Wednesday, December 12, 2018

Work-related motor vehicle crashes leading cause of traumatic workplace deaths in B.C.

Richmond, BC / February 20, 2018 – Work-related motor vehicle incidents (MVIs) account for 33 per cent of all work-related traumatic deaths in British Columbia, making it the leading cause of traumatic workplace deaths in the province.[1]

On average each year, 21 workers are killed and another 1,339 are injured and miss time from work because of work-related crashes. Three sectors account for close to three-quarters of work-related MVI injury claims from 2012 to 2016:

  • The transportation and warehousing sector had 34 per cent of crashes overall. Claims from the general trucking subsector account for 14 per cent of all MVI claims.
  • The service sector[2] had 26 per cent of crashes overall, with 10 per cent of all MVI claims in the healthcare and social services subsector.
  • The construction sector had 10 per cent of crashes.

(Source: WorkSafeBC MVI Statistics 2012-2016)

Workers are a company’s greatest asset and employers are responsible for the safety of employees when they drive for work. Road Safety At Work Week runs March 5 – 9 and is an opportunity to make road safety a priority in all organizations.

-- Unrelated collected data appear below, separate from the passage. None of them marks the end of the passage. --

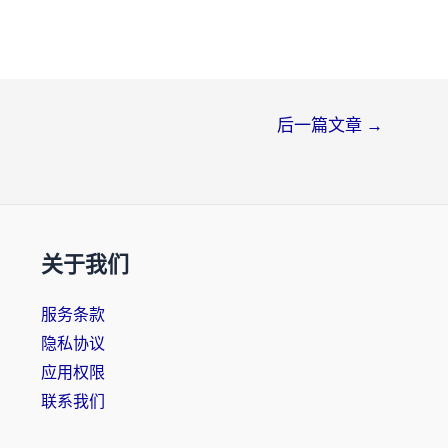
后一篇文章
→
关于我们
服务条款
隐私协议
应用权限
联系我们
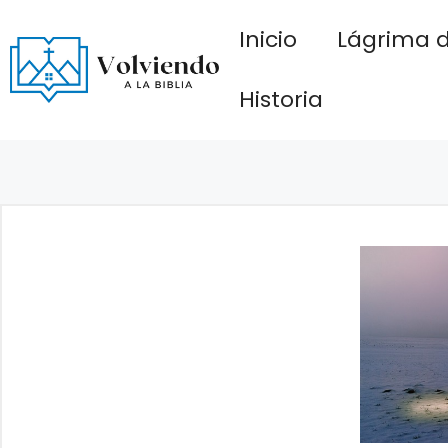
Saltar
Inicio
Lágrima d
al
contenido
Historia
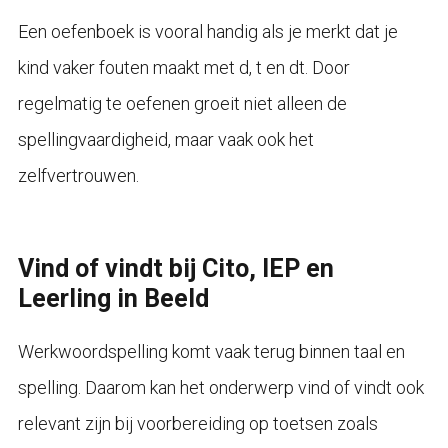
Een oefenboek is vooral handig als je merkt dat je
kind vaker fouten maakt met d, t en dt. Door
regelmatig te oefenen groeit niet alleen de
spellingvaardigheid, maar vaak ook het
zelfvertrouwen.
Vind of vindt bij Cito, IEP en
Leerling in Beeld
Werkwoordspelling komt vaak terug binnen taal en
spelling. Daarom kan het onderwerp vind of vindt ook
relevant zijn bij voorbereiding op toetsen zoals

Organizations or teams can register before March 9 at the Road Safety At Work Week webpage. Participants can choose their own road safety activity or the website has great ideas supported by useful resources.

Organizations and teams must report back by March 19 on the progress of their road safety activities to receive a Certificate of Participation and be eligible for one of three $250 prizes.

Learn more about road safety and Road Safety At Work. Visit www.roadsafetyatwork.ca or follow them on Facebook and Twitter.

[1] Source:  WorkSafeBC MVI Statistics 2012-2016

[2] The Service sector includes Accommodation, Food and Leisure Services industries, Business Services, Professional, Scientific and Technical Services, Education, Health Care and Social Services and Utilities among others.